*WORK REQUIRED*
In the records below, substitute "group" for every occurrence of "category" and reproduce them with nothing else changed. Omit the pictures from your output.

*DATA EXCERPTS*
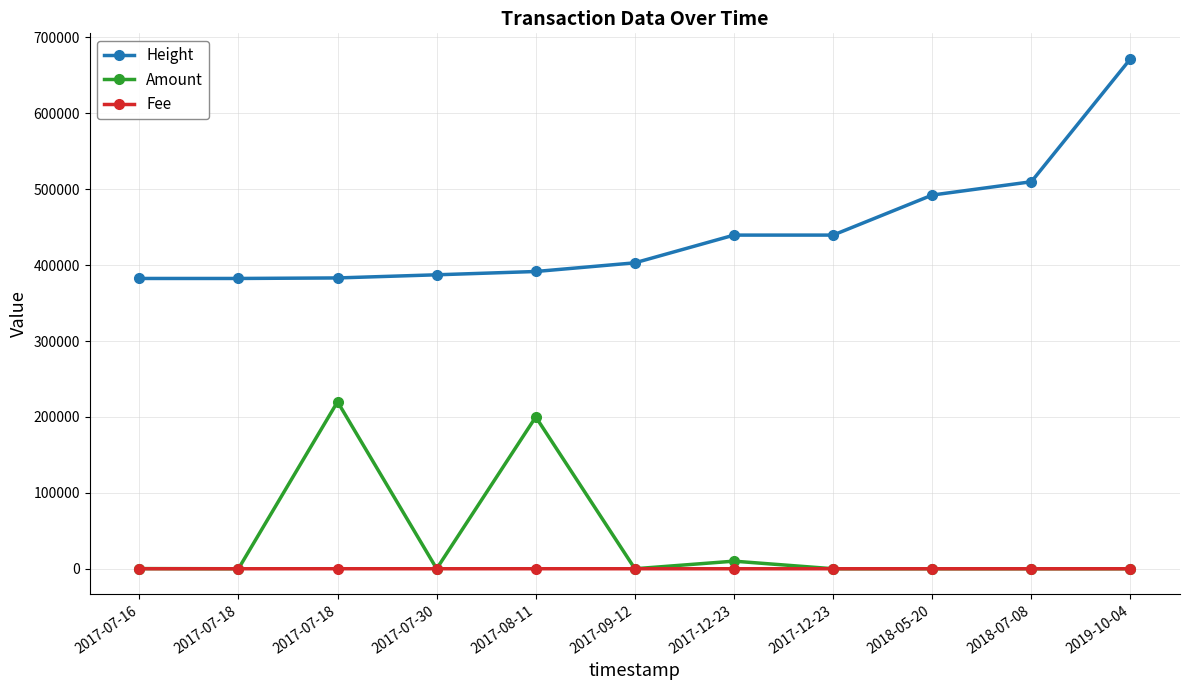

Which label corresponds to the largest value in the chart?

2019-10-04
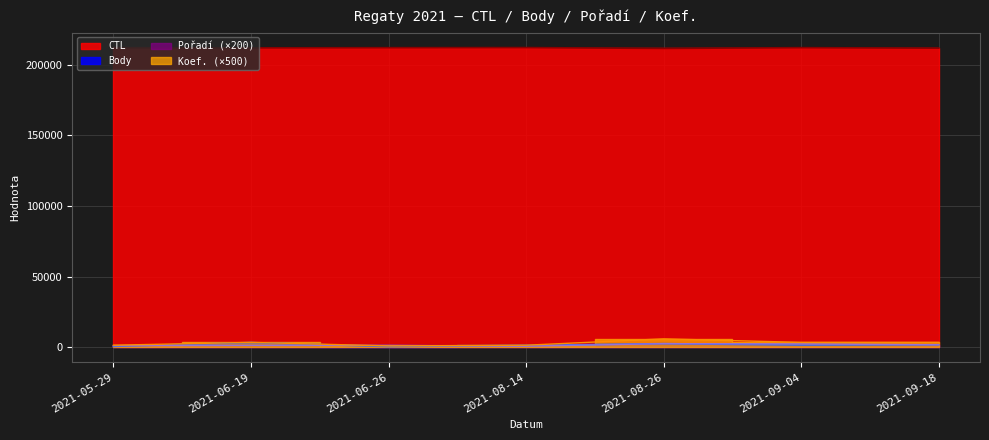

How many Koef. values are between 1500 and 3500?

5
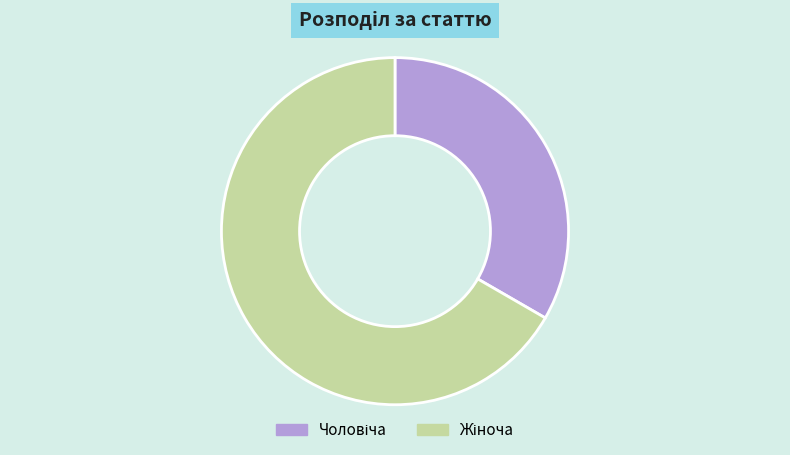

Does any single category account for the majority?

Yes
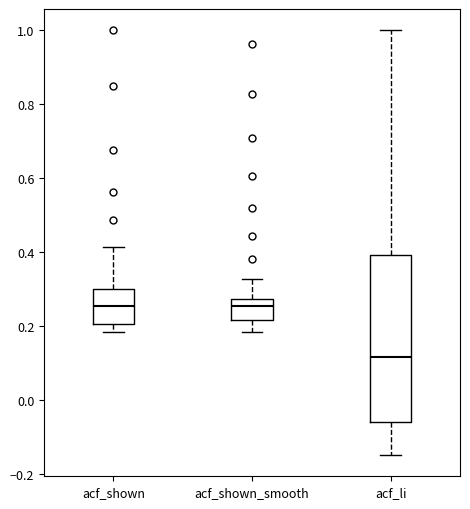

Reading left to right, transcribe this box plot: for each box, give where its median line is, the range the box spans, and where its two whiskers end, as read against the y-axis. The values are not printed on the chart, so give them approximately, as read against the axis.

acf_shown: median 0.26, box 0.20 to 0.30, whiskers 0.18 to 0.42
acf_shown_smooth: median 0.26, box 0.22 to 0.28, whiskers 0.18 to 0.32
acf_li: median 0.12, box -0.06 to 0.40, whiskers -0.14 to 1.00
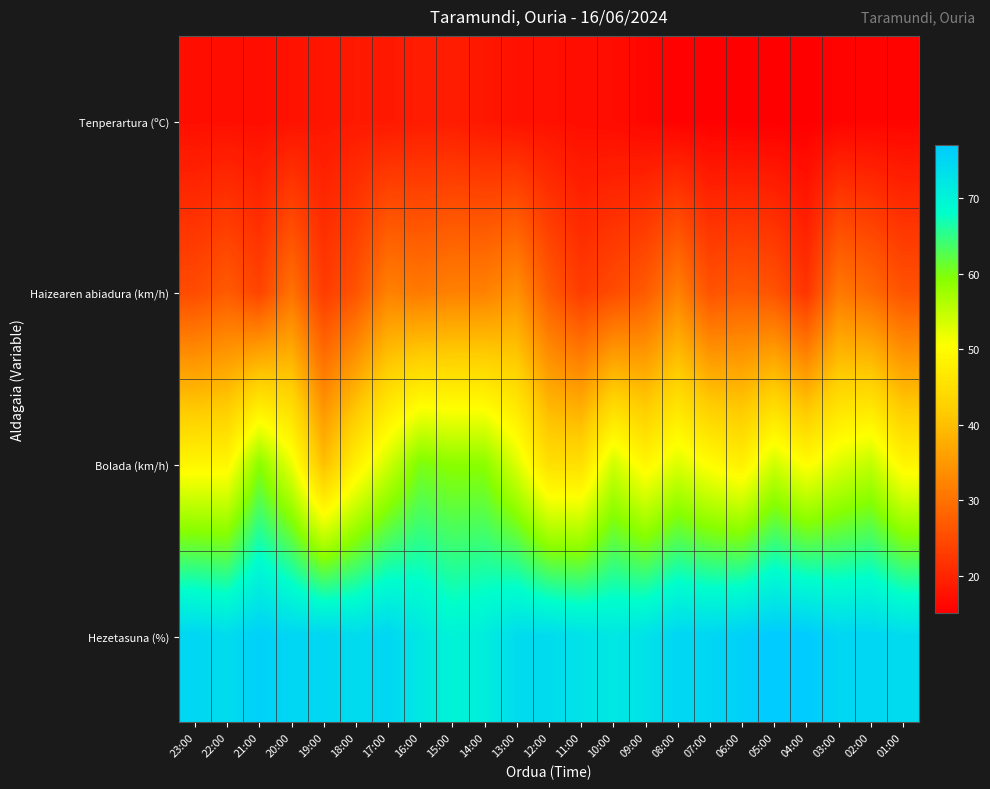

Which label corresponds to the smallest value in the chart?

06:00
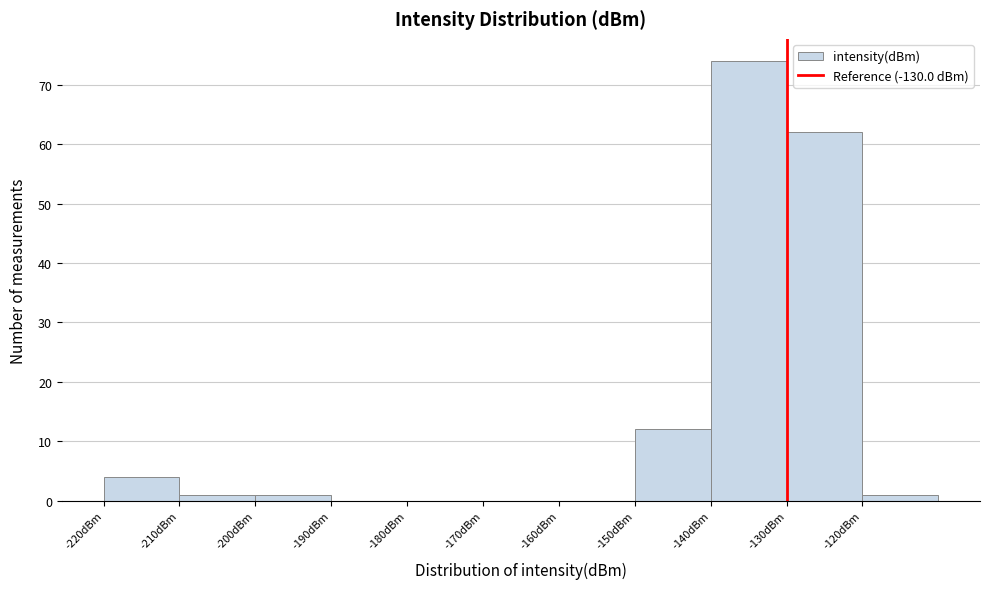

How tall is the bar that spans -130 to -120 on the x-axis? The values are not printed on the chart, so give them approximately, as read against the axis.

62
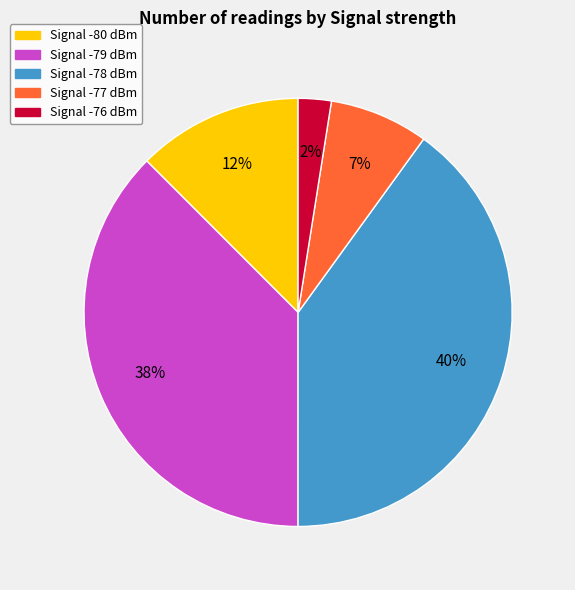

Does any single category account for the majority?

No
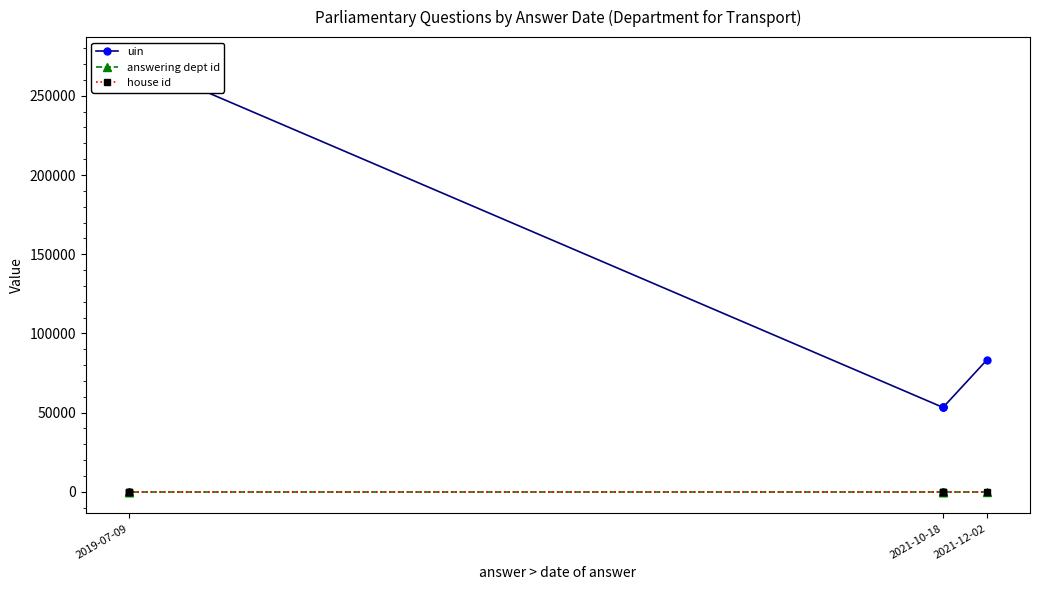

Rank the series by their maximum value, from highest to lowest.

uin, answering dept id, house id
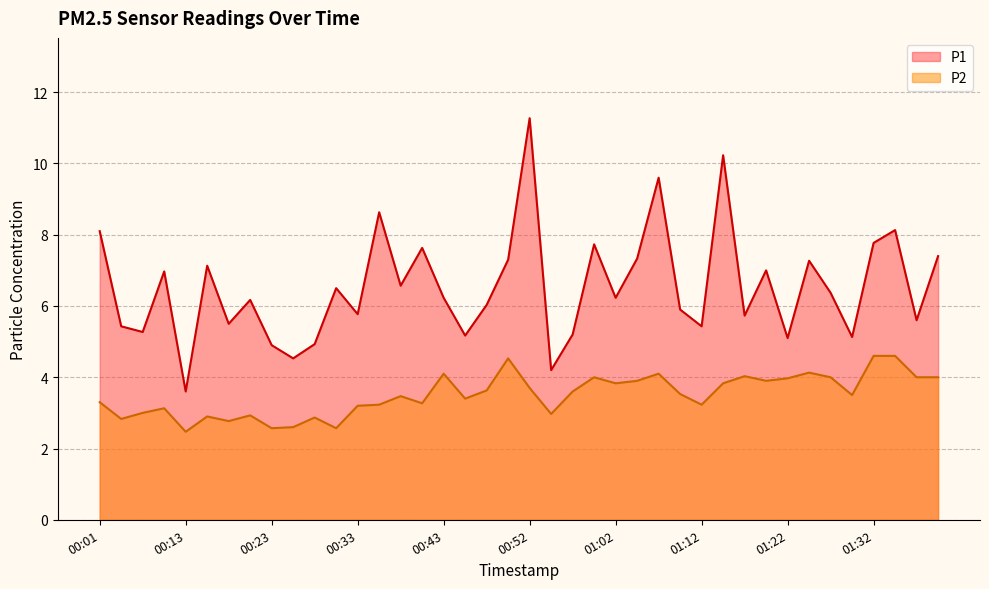

Where does the P2 series first go above 3?

00:01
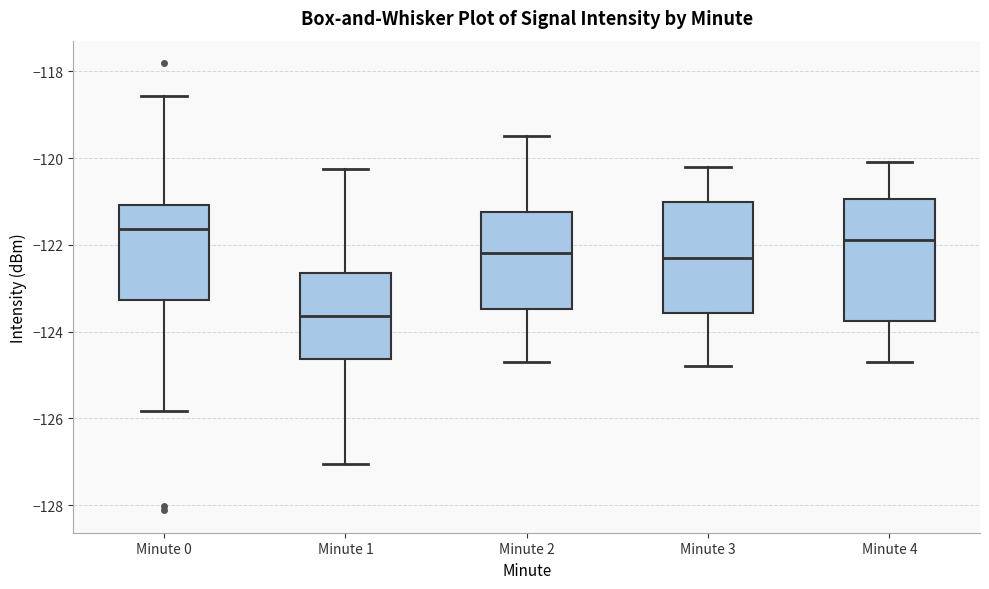

Reading left to right, read every box against the y-axis: the position of its median line, the range the box covers, and the ends of its whiskers. The values are not printed on the chart, so give them approximately, as read against the axis.

Minute 0: median -121.6, box -123.2 to -121.0, whiskers -125.8 to -118.6
Minute 1: median -123.6, box -124.6 to -122.6, whiskers -127.0 to -120.2
Minute 2: median -122.2, box -123.4 to -121.2, whiskers -124.6 to -119.4
Minute 3: median -122.2, box -123.6 to -121.0, whiskers -124.8 to -120.2
Minute 4: median -121.8, box -123.8 to -121.0, whiskers -124.6 to -120.0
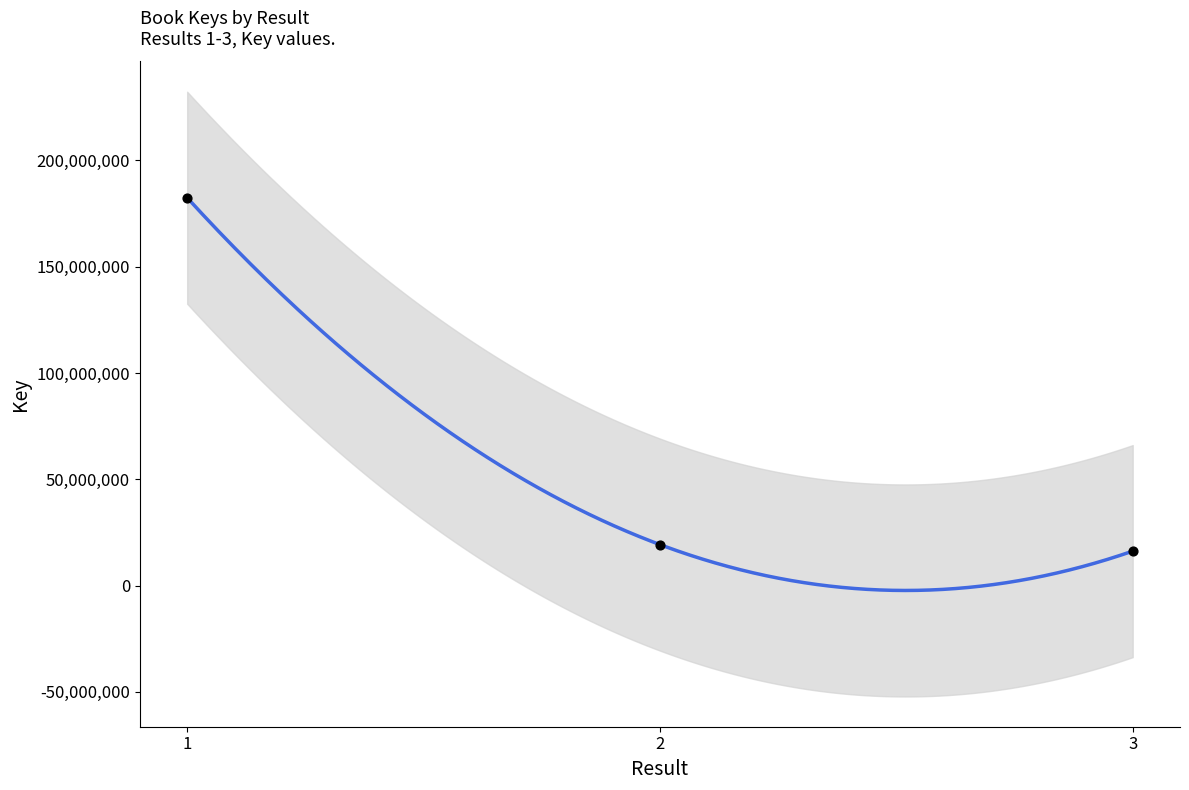

What is the range of Y values (max minus min)?

166290544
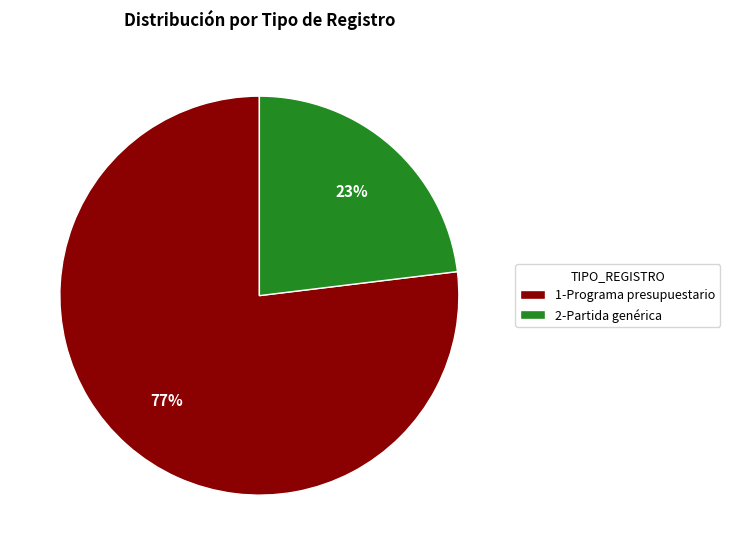

How many segments does this pie chart have?

2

*RESULT BELOW*
Which label corresponds to the largest value in the chart?

2019-10-04

How many Koef. values are between 1500 and 3500?

5

Does any single group account for the majority?

Yes

Reading left to right, transcribe this box plot: for each box, give where its median line is, the range the box spans, and where its two whiskers end, as read against the y-axis. The values are not printed on the chart, so give them approximately, as read against the axis.

acf_shown: median 0.26, box 0.20 to 0.30, whiskers 0.18 to 0.42
acf_shown_smooth: median 0.26, box 0.22 to 0.28, whiskers 0.18 to 0.32
acf_li: median 0.12, box -0.06 to 0.40, whiskers -0.14 to 1.00

Which label corresponds to the smallest value in the chart?

06:00

How tall is the bar that spans -130 to -120 on the x-axis? The values are not printed on the chart, so give them approximately, as read against the axis.

62

Does any single group account for the majority?

No

Rank the series by their maximum value, from highest to lowest.

uin, answering dept id, house id

Where does the P2 series first go above 3?

00:01

Reading left to right, read every box against the y-axis: the position of its median line, the range the box covers, and the ends of its whiskers. The values are not printed on the chart, so give them approximately, as read against the axis.

Minute 0: median -121.6, box -123.2 to -121.0, whiskers -125.8 to -118.6
Minute 1: median -123.6, box -124.6 to -122.6, whiskers -127.0 to -120.2
Minute 2: median -122.2, box -123.4 to -121.2, whiskers -124.6 to -119.4
Minute 3: median -122.2, box -123.6 to -121.0, whiskers -124.8 to -120.2
Minute 4: median -121.8, box -123.8 to -121.0, whiskers -124.6 to -120.0

What is the range of Y values (max minus min)?

166290544

How many segments does this pie chart have?

2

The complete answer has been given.